Der kluge Investor steigt also in Gold Ende des zweiten Quartals eines Jahres ein, wenn er einsteigen will und Ende des Jahres beziehungsweise Anfang des Jahres aus, sofern er verkaufen will. Meistens klappt das, natürlich nicht immer. Ich denke, damit habe ich die meisten Ihrer Fragen beantwortet. 2006 könnte dieser Effekt ein wenig verwässern, aus folgenden Gründen:


Gold steigt aufgrund gestiegener Öl und Metallpreise

Ein weiterer Umstand, warum Gold steigt, ist die Liberalisierung des Goldmarktes in China und die dadurch entstehende höhere Nachfrage. Doch wesentlich wichtiger erscheint mir folgender Umstand:

Ein letzter Punkt, den einige Goldbullen gerne übersehen, ist der steigende Öl und Metallpreis. Die Goldminen brauchen viel Energie und natürlich viel Metall zur Produktion von Gold. Im Moment ist es so, dass die gestiegenen Metall und Ölpreise die Goldproduktion derart verteuern, dass sich in vielen Goldminen die Goldproduktion bei dem aktuell vergleichsweise "niedrigem" Goldpreis kaum noch lohnt. Das führt dazu, dass die Goldproduktion aufgrund der dramatisch steigenden Öl und Metallpreise in den letzten Jahren dramatisch eingebrochen ist.

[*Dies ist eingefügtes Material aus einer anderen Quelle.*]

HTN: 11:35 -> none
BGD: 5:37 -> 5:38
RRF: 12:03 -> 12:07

Da die Nachfrage steigt, das Angebot sinkt, steigt auch der Goldpreis - das ist wohl das ursprünglichste aller marktwirtschaftlichen Ereignisse.

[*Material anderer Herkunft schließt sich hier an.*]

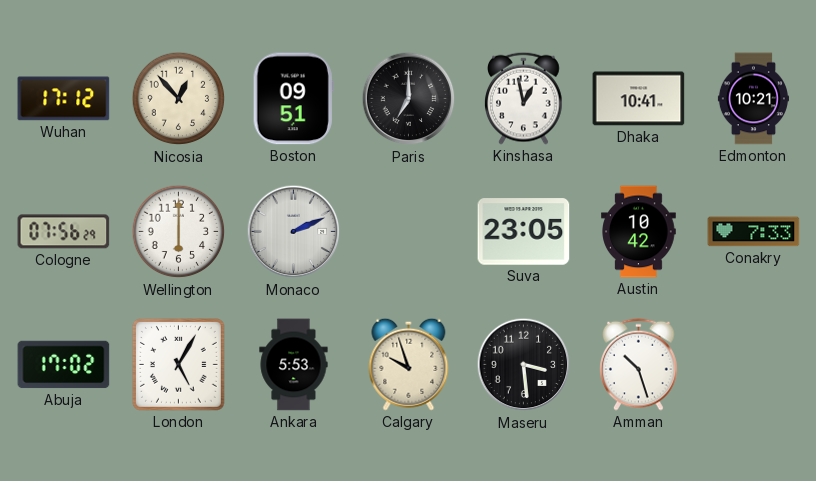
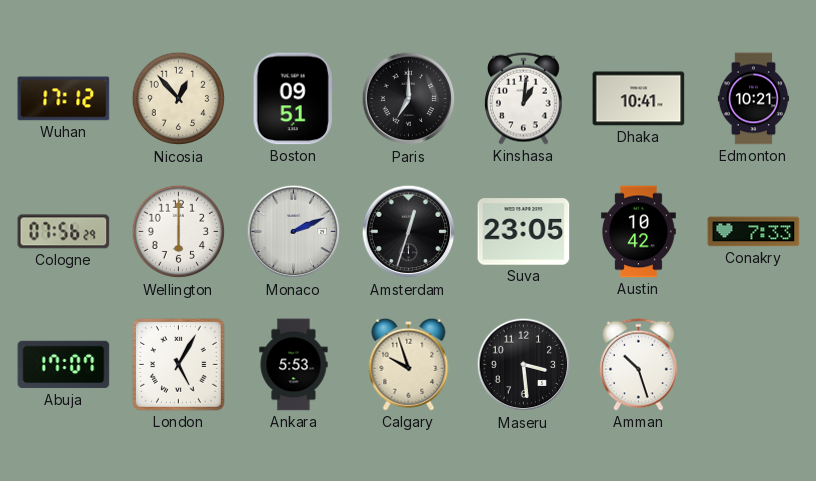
Kinshasa: 12:58 -> 1:01
Amsterdam: none -> 12:33
Abuja: 17:02 -> 17:07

Mit anderen Worten, der steigende Goldpreis hat wenig mit "Krisen" oder seiner Eigenschaft als Ersatzwährung zu tun, sondern mit handfesten, nachvollziehbaren marktwirtschaftlichen Ursachen und ist unter anderem eine direkte Folge der Rohstoffrally. Mehr nicht. Darauf kann man kurz- bis mittelfristig spekulieren.

Bill Bonner empfiehlt Gold jedoch als "langfristige Anlage" gegen eine verfallende Papierwährung. Er begründet das wie folgt: Schließlich hat Gold seit Jahrtausenden seinen Wert behalten. Das hört sich auch ganz gut und richtig an. Doch der Umkehrschluss zeigt das wahre Gesicht dieser Aussage: Gold hat somit seit Jahrtausenden auch keine Rendite abgeworfen! Damit ist Gold perfekt als "Vermögenswahrung" geeignet, keine Frage - wenn man denn Vermögen hat. Nicht aber, wie Aktien, auf langfristige Sicht als Vermögensmehrung zu empfehlen.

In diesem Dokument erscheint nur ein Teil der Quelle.